Why do most people in their hard-won free time sink into… “a state of apathy that brings no joy.” Are we simply too exhausted to enjoy more active leisure? If so, why do so many people in more traditional societies (such as Thai villages and Alpine farming communities) work dawn to dusk in the fields and then spend their free time weaving, carving, playing musical instruments, and engaging in other flowlike activities? The problem seems to be our culture’s reliance on television and other forms of passive leisure and on our inability to structure our free time in ways that would enhance our well-beiing. Well-being resides not in mindless passivity but in mindful challenge.

So, off your duffs, couch potatoes… Tune up that instrument. Sharpen those woodworking tools.
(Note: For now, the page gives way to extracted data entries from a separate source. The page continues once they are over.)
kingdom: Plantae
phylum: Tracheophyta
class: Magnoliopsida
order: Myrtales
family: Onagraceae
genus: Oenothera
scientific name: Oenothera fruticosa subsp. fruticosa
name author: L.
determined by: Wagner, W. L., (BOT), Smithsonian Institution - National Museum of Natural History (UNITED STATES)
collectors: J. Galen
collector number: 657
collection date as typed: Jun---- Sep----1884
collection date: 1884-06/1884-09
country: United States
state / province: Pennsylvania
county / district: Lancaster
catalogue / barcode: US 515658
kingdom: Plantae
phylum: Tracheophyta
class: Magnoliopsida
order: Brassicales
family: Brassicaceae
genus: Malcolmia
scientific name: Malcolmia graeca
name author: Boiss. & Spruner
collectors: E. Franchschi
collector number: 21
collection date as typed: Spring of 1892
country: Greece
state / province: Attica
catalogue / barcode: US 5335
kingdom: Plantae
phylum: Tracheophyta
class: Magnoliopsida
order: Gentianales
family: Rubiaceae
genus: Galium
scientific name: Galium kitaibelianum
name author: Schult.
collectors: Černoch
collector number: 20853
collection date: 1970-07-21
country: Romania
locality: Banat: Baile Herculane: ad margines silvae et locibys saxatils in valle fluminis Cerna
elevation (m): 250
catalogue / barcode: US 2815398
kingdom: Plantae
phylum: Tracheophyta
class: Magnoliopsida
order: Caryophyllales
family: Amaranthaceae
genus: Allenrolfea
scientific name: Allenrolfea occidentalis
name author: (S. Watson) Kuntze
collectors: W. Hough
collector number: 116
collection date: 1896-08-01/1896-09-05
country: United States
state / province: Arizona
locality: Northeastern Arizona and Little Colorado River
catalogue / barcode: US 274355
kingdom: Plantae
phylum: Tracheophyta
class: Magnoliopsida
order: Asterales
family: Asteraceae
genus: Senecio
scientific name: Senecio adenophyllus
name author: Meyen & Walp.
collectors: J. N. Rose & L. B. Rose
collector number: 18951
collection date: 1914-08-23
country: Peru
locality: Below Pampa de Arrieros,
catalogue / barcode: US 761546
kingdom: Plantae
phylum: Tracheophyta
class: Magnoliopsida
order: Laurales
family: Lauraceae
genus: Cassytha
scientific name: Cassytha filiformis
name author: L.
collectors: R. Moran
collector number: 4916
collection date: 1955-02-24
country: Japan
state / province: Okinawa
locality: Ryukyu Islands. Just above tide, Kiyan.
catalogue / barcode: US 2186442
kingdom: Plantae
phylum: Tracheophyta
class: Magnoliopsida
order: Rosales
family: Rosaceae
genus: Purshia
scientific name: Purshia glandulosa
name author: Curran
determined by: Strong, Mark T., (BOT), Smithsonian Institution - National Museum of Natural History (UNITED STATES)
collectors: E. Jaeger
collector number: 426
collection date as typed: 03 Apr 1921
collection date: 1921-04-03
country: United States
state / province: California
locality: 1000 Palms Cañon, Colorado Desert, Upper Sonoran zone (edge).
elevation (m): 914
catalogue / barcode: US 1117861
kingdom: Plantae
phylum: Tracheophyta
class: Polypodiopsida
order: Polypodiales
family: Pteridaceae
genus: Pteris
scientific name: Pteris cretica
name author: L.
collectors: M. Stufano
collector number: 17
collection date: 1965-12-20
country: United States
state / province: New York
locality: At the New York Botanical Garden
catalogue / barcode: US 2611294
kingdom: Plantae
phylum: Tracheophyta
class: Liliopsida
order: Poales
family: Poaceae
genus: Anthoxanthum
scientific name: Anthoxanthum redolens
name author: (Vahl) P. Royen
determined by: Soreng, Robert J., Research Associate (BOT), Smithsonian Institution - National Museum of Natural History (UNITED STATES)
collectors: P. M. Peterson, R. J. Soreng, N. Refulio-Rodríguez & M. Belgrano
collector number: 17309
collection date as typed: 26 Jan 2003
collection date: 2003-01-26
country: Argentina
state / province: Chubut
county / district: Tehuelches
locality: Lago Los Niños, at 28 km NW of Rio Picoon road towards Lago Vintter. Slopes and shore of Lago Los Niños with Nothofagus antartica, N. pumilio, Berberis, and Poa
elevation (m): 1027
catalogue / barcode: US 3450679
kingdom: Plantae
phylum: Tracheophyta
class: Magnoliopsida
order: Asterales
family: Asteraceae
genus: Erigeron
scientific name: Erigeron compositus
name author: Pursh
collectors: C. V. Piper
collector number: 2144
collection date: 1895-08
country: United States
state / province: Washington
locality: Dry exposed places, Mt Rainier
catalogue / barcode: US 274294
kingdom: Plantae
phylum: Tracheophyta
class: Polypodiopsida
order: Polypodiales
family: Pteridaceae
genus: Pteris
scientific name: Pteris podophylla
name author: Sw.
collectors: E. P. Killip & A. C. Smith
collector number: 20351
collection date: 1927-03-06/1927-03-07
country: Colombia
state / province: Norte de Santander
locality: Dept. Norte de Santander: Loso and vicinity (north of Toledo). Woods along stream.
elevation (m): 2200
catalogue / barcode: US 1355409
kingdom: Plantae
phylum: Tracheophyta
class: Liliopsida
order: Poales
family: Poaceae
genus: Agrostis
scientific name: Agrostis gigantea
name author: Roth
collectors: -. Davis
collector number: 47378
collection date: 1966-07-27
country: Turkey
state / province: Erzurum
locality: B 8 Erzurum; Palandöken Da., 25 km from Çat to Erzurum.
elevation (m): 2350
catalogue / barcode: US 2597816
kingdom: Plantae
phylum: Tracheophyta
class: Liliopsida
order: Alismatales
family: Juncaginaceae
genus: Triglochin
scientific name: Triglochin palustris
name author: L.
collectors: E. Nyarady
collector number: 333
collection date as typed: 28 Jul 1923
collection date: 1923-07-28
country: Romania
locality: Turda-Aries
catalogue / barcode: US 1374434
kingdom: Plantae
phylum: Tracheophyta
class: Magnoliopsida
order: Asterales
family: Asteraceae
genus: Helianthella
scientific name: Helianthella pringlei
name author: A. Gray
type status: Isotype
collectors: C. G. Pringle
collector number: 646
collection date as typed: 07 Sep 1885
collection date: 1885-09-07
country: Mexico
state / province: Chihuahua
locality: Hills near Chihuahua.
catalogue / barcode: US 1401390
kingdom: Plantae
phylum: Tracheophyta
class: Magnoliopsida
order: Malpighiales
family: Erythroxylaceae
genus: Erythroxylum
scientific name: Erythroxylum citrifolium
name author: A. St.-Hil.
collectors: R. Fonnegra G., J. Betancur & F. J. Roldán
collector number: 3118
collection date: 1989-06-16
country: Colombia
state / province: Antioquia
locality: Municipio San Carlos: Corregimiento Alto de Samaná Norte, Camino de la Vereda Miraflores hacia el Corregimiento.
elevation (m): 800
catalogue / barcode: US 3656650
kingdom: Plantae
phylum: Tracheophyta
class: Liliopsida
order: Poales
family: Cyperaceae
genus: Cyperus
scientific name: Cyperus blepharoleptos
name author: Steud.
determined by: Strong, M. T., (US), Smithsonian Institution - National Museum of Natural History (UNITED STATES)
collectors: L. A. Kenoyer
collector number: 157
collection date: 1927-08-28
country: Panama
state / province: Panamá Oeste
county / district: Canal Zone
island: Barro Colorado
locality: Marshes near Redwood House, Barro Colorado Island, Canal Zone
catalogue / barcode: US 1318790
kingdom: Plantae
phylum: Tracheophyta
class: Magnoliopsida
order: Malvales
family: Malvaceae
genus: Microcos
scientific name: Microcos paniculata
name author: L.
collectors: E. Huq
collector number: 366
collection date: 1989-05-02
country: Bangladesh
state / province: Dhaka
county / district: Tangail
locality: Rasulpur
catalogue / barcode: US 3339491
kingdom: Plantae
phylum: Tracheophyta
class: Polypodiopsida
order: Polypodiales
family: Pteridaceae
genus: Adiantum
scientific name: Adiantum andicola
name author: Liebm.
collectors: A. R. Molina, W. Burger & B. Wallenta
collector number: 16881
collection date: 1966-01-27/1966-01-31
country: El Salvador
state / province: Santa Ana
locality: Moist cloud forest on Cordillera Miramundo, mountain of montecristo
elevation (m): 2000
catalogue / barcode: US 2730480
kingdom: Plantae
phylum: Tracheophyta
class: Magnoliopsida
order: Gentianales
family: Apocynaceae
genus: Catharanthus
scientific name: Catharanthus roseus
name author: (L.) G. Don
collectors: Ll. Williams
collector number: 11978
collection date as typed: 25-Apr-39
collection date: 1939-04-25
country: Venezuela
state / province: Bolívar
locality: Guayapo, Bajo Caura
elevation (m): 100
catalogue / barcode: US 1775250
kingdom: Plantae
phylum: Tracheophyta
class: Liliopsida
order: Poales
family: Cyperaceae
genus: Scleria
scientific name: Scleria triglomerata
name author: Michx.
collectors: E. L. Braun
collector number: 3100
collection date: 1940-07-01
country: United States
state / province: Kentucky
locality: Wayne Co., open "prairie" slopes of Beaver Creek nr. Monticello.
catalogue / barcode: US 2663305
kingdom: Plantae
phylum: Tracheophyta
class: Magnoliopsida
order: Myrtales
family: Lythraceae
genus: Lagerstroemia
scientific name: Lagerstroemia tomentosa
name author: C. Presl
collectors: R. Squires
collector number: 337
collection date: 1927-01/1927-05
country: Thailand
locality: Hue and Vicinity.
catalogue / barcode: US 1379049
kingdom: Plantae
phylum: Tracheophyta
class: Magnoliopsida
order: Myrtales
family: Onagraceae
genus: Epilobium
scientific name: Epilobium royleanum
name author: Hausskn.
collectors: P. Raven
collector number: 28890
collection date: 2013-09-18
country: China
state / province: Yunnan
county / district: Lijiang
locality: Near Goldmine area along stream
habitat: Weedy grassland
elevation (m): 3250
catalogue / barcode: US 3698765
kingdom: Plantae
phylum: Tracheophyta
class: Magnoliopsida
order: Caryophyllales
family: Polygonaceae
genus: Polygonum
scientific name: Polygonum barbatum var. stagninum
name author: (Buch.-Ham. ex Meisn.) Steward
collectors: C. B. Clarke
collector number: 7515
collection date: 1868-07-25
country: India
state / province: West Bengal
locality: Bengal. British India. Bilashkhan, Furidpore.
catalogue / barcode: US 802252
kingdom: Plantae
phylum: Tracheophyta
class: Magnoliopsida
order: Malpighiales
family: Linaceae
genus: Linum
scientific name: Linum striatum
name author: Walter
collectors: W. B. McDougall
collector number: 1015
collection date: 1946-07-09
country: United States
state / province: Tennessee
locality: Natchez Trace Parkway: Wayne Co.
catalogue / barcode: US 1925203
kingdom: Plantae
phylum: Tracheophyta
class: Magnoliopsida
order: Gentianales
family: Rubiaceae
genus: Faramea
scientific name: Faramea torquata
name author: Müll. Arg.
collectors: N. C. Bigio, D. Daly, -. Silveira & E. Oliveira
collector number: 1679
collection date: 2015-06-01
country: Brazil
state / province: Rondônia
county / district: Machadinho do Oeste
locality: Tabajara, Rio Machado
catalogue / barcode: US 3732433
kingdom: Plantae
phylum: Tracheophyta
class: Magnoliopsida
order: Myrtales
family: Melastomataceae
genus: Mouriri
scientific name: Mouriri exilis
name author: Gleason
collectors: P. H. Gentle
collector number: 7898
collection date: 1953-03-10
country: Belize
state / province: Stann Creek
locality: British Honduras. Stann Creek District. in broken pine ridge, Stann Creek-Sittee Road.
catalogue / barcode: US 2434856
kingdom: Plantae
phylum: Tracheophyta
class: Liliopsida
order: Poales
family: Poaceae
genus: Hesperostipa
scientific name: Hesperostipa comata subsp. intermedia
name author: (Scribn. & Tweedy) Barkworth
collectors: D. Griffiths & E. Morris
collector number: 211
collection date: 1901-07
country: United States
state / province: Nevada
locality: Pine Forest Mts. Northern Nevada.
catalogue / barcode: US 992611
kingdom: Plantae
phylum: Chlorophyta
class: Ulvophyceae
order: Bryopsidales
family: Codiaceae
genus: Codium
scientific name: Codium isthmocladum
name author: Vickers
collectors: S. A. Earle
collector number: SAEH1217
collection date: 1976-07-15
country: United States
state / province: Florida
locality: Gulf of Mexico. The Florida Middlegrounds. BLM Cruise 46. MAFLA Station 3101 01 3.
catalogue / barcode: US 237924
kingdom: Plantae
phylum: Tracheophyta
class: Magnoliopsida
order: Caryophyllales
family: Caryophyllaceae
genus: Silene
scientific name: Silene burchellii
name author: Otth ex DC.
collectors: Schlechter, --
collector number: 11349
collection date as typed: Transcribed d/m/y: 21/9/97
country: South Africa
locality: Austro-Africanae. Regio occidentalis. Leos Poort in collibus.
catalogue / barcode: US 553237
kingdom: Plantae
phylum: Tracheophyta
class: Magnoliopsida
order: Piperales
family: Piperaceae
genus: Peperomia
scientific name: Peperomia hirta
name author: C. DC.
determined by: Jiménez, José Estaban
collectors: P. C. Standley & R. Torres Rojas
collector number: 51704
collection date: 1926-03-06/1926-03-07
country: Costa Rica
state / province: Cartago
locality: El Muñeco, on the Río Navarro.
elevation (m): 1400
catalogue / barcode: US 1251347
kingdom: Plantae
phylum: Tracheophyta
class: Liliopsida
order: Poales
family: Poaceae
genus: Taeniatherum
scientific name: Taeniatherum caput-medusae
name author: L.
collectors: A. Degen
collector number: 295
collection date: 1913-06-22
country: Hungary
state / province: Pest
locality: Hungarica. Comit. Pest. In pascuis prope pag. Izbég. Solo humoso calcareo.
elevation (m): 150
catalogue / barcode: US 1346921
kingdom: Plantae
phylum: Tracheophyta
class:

Get out those quilting needles. Inflate that family basketball. Pull down a good book. Oil that fishing reel… Rather than vegetating in self-focused idleness, lose yourself in the flow of active work and play. You may be surprised what happens. “In every part and corner of our life, to lose oneself is to be a gainer,” noted Robert Louis Stevenson; “to forget oneself is to be happy.”

So why am I lazing around on the couch, fostering a best friendship with my laptop? For their are times to do, and times to just be. After weeks of traveling, even if it did include Fiji, I’m simply glad to have a breather and rest. Glad to be back at my sunny, cozy flat with a real comfy bed, broadband internet to chat with my family, a clean kitchen containing all necessary utensils, and the familiar friendly faces of my roommates. I’ll get back into the flow soon enough.